Where the post is so fortunate as to be provided with a gymnasium full advantage should be taken during the winter season of the opportunities for physical training which it affords. The physical development of the men is most important. Where no gymnasium is available a well-planned course in callisthenics is the best substitute and should be used. Callisthenics to music or for pure show should be prohibited.

First aid Signalling

The indoor season must be fully utilized to save the full time of the outdoor season for that training which can only be given then. Instruction in such subjects as first aid and signalling naturally is given at this time. A place for gallery practice can always be rigged up.

Estimating distances

The foundation for estimating distances must be laid, and there should be practice in it every week, during the closed season. In this work the whole company should be employed together only for the first one or two exercises when the principles are being explained; after that a platoon or less at a time. Near each barracks there should be two stakes one hundred yards apart and so placed that the men see them every time the company forms. This is their unit of measure and cannot become too familiar to them.

The captain or someone designated by him selects a couple of distances to be estimated. Each subdivision of the company then goes out in turn and upon completing the exercise returns and another goes out.

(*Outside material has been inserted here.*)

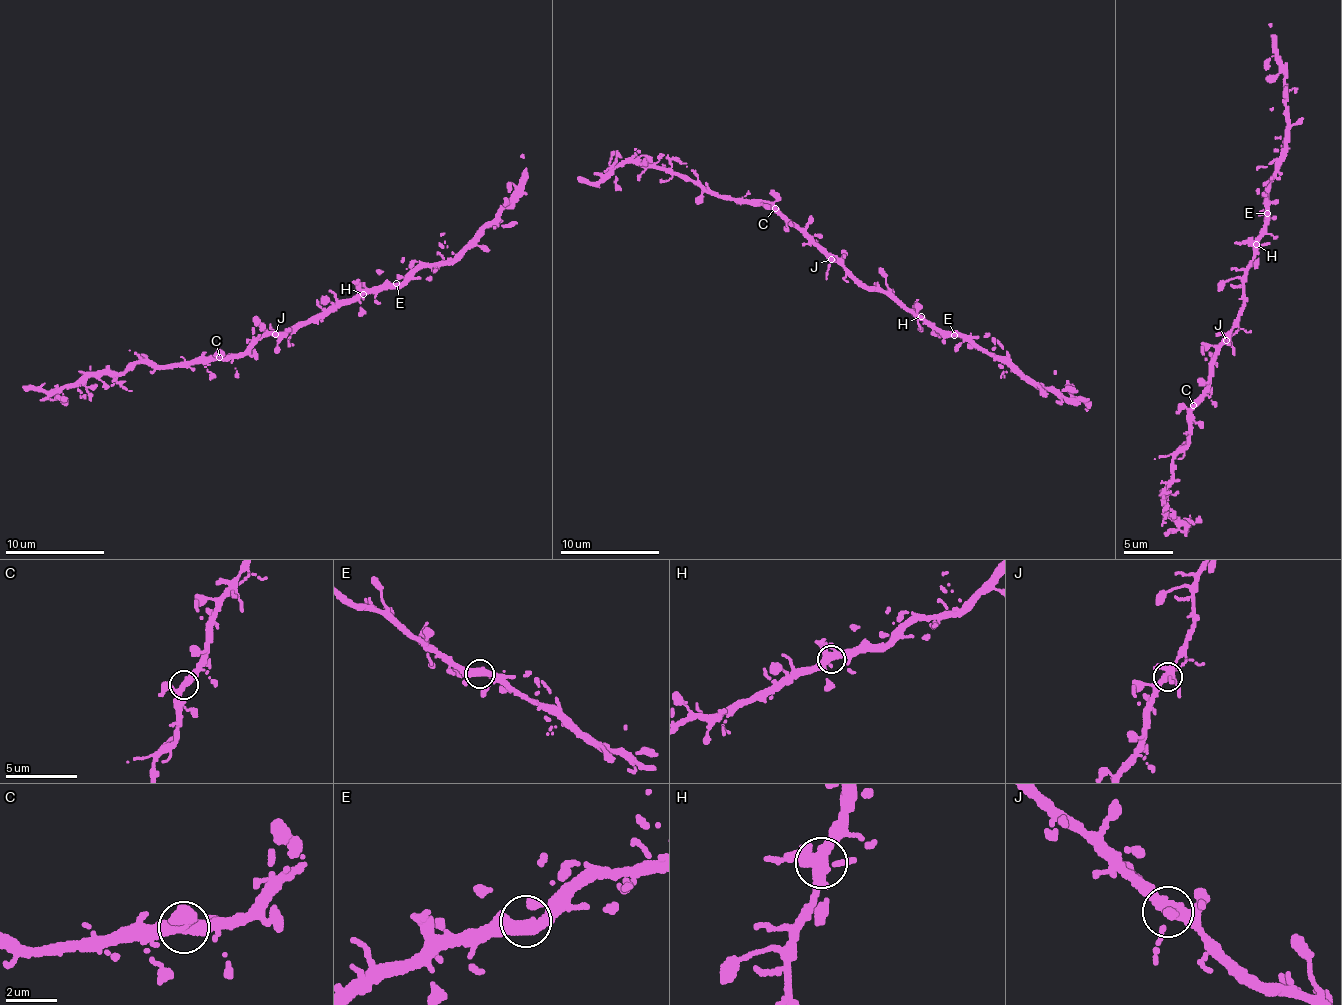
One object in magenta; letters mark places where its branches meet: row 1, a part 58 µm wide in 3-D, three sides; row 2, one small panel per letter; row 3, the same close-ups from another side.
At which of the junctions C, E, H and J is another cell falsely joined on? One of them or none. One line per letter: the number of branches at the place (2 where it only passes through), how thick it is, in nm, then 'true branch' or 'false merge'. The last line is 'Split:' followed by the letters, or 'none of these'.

The men must be taught to estimate distances both from themselves to a given point and between two points, both at some distance from them. The latter is necessary in their patrol work in estimating lengths of column and frontages occupied. If the estimating be conducted in this way the weather will make little difference; the men dress suitably for it and are out only a short time. The work to be of value must be done under varying conditions of light.

There should be no week in the year in which this exercise is not conducted. In summer it should be done on the days when the company is away from the garrison on the weekly practice march; there is ample time for it during the long halt.

This work can be conducted so as only to take about fifteen minutes of each man’s time per week. It is well worth it. I have seen the above plan carried out intelligently in two or three companies and the results were remarkably good; the ability of the men to estimate distance was better than that given for musketry school graduates in foreign services. On the other hand I have seen it indifferently carried out and, like most indifferent work, it was a waste of time.